Semanas más tarde de la entrevista con Emilio Maus, documentos filtrados por el colectivo Guacamaya confirmaron su hipótesis: los cárteles en el país que operan sus propios hospitales con quirófanos altamente equipados.

“No duermo, no como, soy como un zombie”

El corazón que Jorge extrajo de ese cadáver lo recuerda como una esfera de carne cruda. Rojísimo, resbaladizo, sin palpitaciones. “No servía para trasplantarlo, ya no latía, pero cuando lo saqué y se los enseñé en mi mano, uno de los que estaban ahí me dijo que era una lástima haber pérdido un corazón tan joven, que lo hubieran podido vender en mucho dinero”.

Cuando lo extrajo, narra, los demás del grupo que lo veían atentamente aplaudieron y dispararon balas al aire. Le dieron palmadas en la espalda y lo felicitaron por no vomitar. Uno de ellos, recuerda, le dijo en broma —aunque tal vez en serio— que le diera una mordida al corazón para que todos los muertos del recién asesinado fueran sus esclavos en el infierno.

“Yo me sorprendí, la verdad. Un corazón es más pequeño de lo que parece en las películas. No sé… son esas cosas que uno sabe ahora y que desearía nunca saber. O como que la sangre no es roja, es más bien negra en algunas partes del cuerpo”.

Su amigo, a quien nunca llama por su nombre, hizo lo mismo con otro cadáver. También sacó un corazón, que sus cuidadores depositaron en una cubeta sucia cuyo destino desconoce. A ambos los felicitaron por hacer el encargo sin chistar. El reclutador les dio una botella de tequila para festejar y el amigo la devoró con la desesperación de un náufrago.

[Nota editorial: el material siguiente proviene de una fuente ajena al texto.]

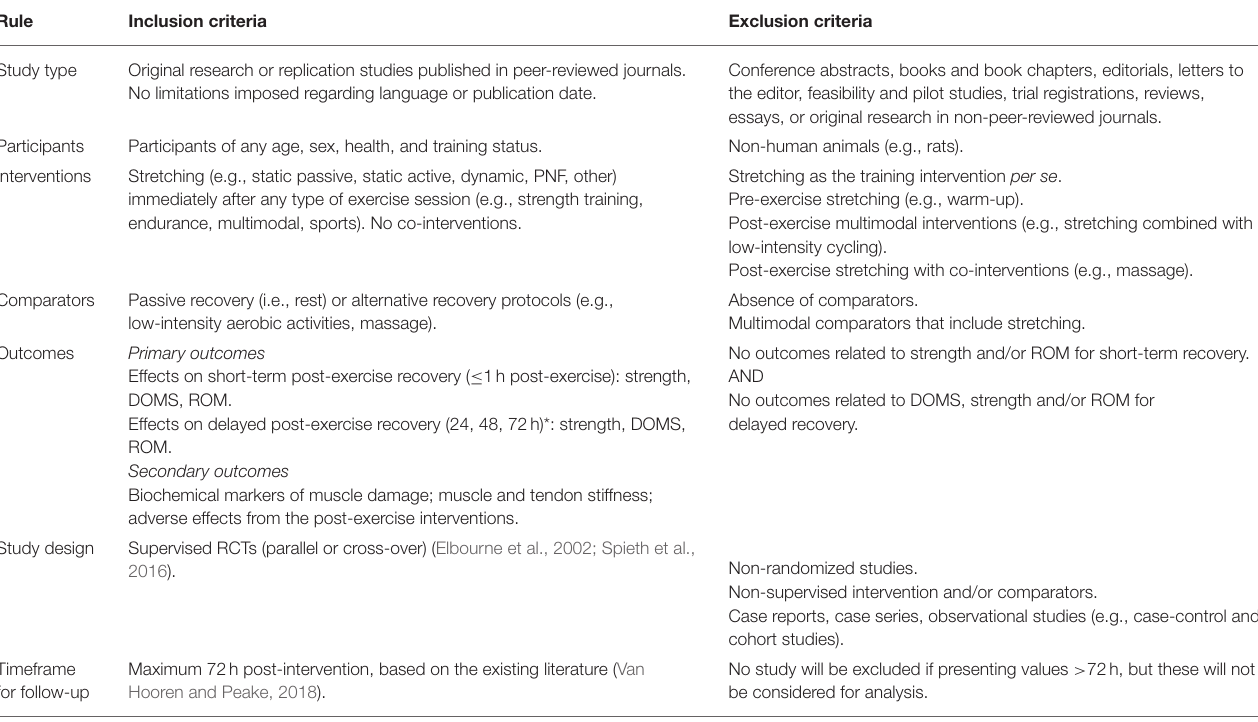
TABLE 1 | Inclusion and exclusion criteria based on scope, PICOS and timeframe for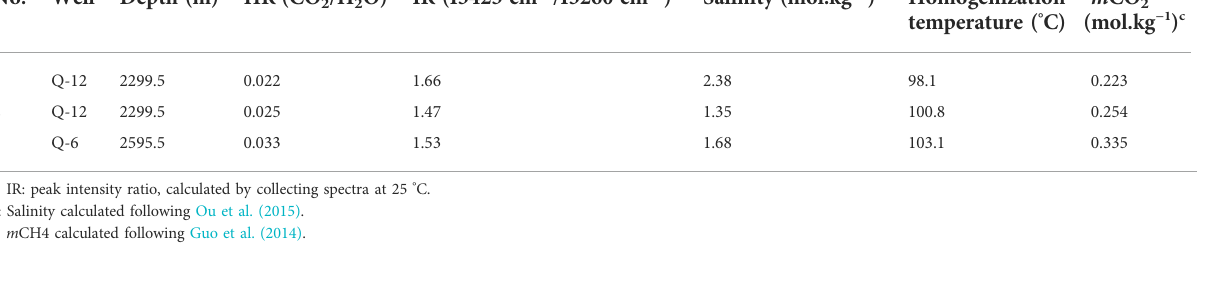
TABLE 4 Dissolved CO 2 in NaCl aqueous inclusions obtained by Raman quantitative analysis.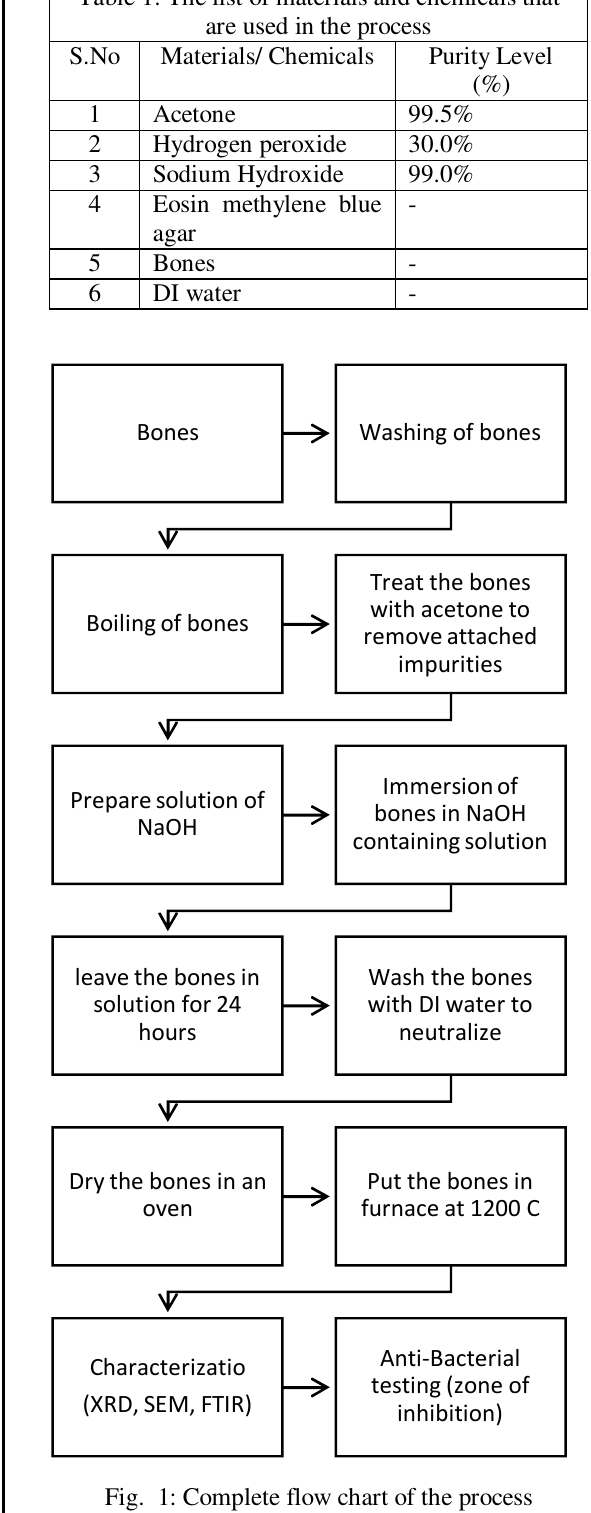
Fig. 1: Complete flow chart of the process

Todos se emborracharon, excepto Jorge, demasiado asqueado para beber.

A la mañana siguiente, aprovechando que los cuidadores estaban noqueados por el tequila, Jorge y su amigo huyeron de esa casa. Poco habla de su escape: por dos días caminaron entre cerros ocres y casas con agujeros de bala como si tuvieran viruela. Cuando creyeron estar lejos pidieron auxilio a un grupo de militares, quienes les dieron dinero para comprar boletos de camión de vuelta al Estado de México. No pudieron convencerlos de poner una denuncia.

“No duermo, no como, soy como un zombie. A veces, pienso que lo mejor era que me hubieran matado ahí mismo. No tendría que sentir esto que todos los días siento”, cuenta Jorge sin dejar de frotarse las manos contra el pecho, como si quisiera limpiar la sangre de aquel día que se le metió bajo las uñas. “¿Te dije que intenté ser vegetariano? Me da un chingo de asco la carne. Peor si está cruda. No puedo ni verla en el mercado”.

¿Cuántos más como tú había en esa casa?, le pregunto y hace una mueca de dolor. “Un chingo”, dice, pero no tiene un número exacto. “Y nos dijeron que esperaban a más gente, que por eso había que apurarse a tener más cuerpos porque no querían pendejos que fueran al relajo. Si no sacaban un órgano, no servían para nada”.

Jorge ya no quiere hablar más. Su corazón se encoge cuando habla de “Eso Horrible” que hizo. Lo platicó porque necesitaba vomitarlo, como la carne descompuesta que se acumula en el estómago y que hay que expulsar o te mata. “Que tonto, ¿no? Necesito sacarme del pecho que le saqué a alguien algo de su pecho”, dice en el único momento de la charla en la que sonríe, aunque se parece más bien a una mueca.

Extiende la mano que considera maldita y da un apretón para despedirse. Murmura su número de Whatsapp por si quiero buscarlo otra vez, aunque preferiría que no lo hiciera. No sabe si tiene la fortaleza para recordar el machete, el crujido, el olor a tequila mezclado con el tufo a hierro de la sangre regada.

Jorge se va. Y sus piernas delgadas que se alejan bajo unos shorts anchos me recuerdan que, en unas semanas, cumplirá apenas 18 años (Óscar Balderas).